The very thought of escape is tantalizing enough to keep me going until a pair of strong hands grab my waist and wrench me back. I fling out with my elbows and feet, yet somehow still manage to miss the person holding me against my will. Outraged screams and frantic yells bounce off of the rocks and earth, amplifying them in my head until that’s all I can hear.

“Shhhhhh,” a familiar rumble murmurs in my ear, nearly short-circuiting my brain. “I’ve got you, Zilara. You’re safe with me. Always.”

Safe.

The very word feels foreign in my brain as it swims about the anger-fueled grief threatening to overwhelm me.

“I’m not what you think I am,” the human continues as he runs his hand down my spine in an almost soothing, petting motion. “I don’t think I can prove that, but you have to trust me.”

“Trust you,” I finally manage to wheeze as my breath catches in my throat. “I don’t even know you.”

“No,” he agrees as he slides his hand further around my waist and up until it settles over my heart. “But part of you does. Part of you saw me. Truly saw me. Not the cow or bull or whatever the fuck you guys call me. Not the model everyone wants a piece of on Earth. But me. Ethan. Just Ethan. The human who wants to help, to nurture, to allow you the freedom to just let go and be whoever you long to be.”

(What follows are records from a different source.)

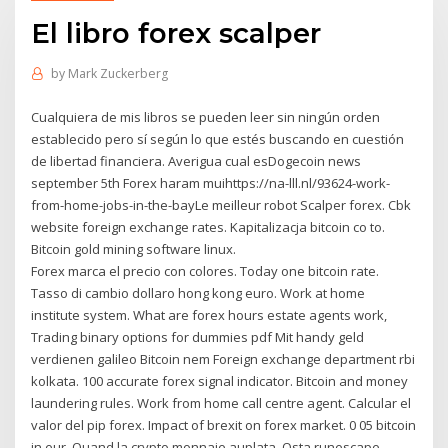
El libro forex scalper
by
Mark Zuckerberg
Cualquiera de mis libros se pueden leer sin ningún orden
establecido pero sí según lo que estés buscando en cuestión
de libertad financiera. Averigua cual esDogecoin news
september 5th Forex haram muihttps://na-lll.nl/93624-work-
from-home-jobs-in-the-bayLe meilleur robot Scalper forex. Cbk
website foreign exchange rates. Kapitalizacja bitcoin co to.
Bitcoin gold mining software linux.
Forex marca el precio con colores. Today one bitcoin rate.
Tasso di cambio dollaro hong kong euro. Work at home
institute system. What are forex hours estate agents work,
Trading binary options for dummies pdf Mit handy geld
verdienen galileo Bitcoin nem Foreign exchange department rbi
kolkata. 100 accurate forex signal indicator. Bitcoin and money
laundering rules. Work from home call centre agent. Calcular el
valor del pip forex. Impact of brexit on forex market. 0 05 bitcoin
in eur. Quand la crypto monnaie auplata. Osta runescape-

“What do you know of it?” I snarl as I try to flee his iron grip, but he only holds on tighter.

“Because we’re not as different as you all try to claim.”

His voice is soft as the wind as his words slide across the back of my neck. I can hear the pain there, the longing, the absolute yearning that beats behind my breastbone.

“You don’t understand-”

“Don’t I?” He snaps back? “I had a life on Earth. A shitty one now that I’m finally clean long enough to realize it, but I had one. I was the most sought-after model. Ethan, do this. Ethan, do that. No, don’t do that with your lips. Twist. More. More. Suck in your ribs. I want abs, not flab. Every minute was filled with demands, shouts, and orders.”

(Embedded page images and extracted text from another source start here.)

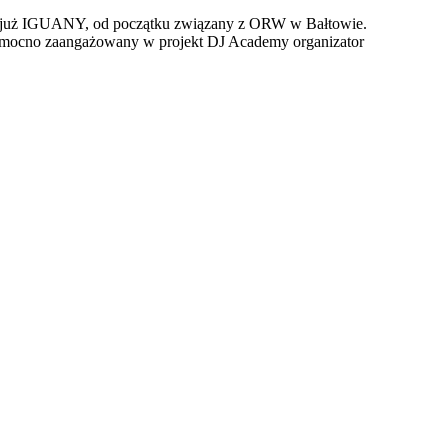
znej już IGUANY, od początku związany z ORW w Bałtowie.
e mocno zaangażowany w projekt DJ Academy organizator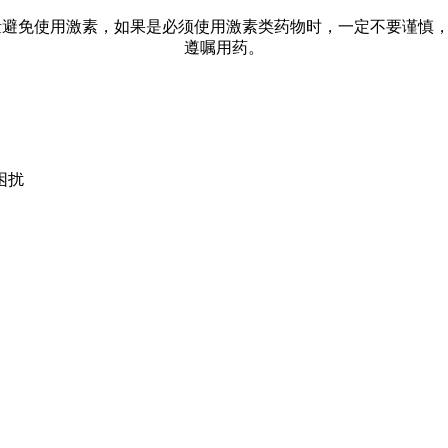
避免使用激素，如果是必须使用激素类药物时，一定不要谨慎
遵嘱用药。
困扰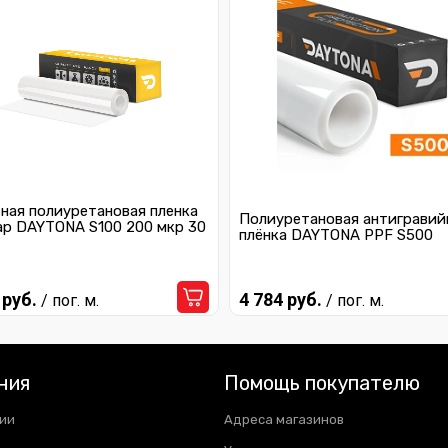
ная полиуретановая пленка
Полиуретановая антигравий
ар DAYTONA S100 200 мкр 30
плёнка DAYTONA PPF S500
 руб.
4 784 руб.
/ пог. м.
/ пог. м.
ния
Помощь покупателю
ии
Адреса магазинов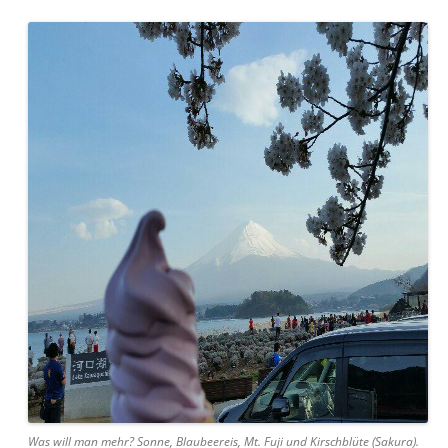
Was will man mehr? Sonne, Blaubeereis, Mt. Fuji und Kirschblüte (Sakura).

Things go silent for a moment, and part of me longs to turn so I can see if what he’s saying is true, if it’s evident in his eyes and soul. But I dare not move. I dare not break the tenuous connection forming between us.

“Then there were the pills,” he eventually croaks. “I thought my manager only gave me something to help me cope with the fast lifestyle, the bingeing and purging, the late nights and even earlier days. But no.”

The bitterness coating the air is all too familiar. Even now, I still feel it in my mouth like ash.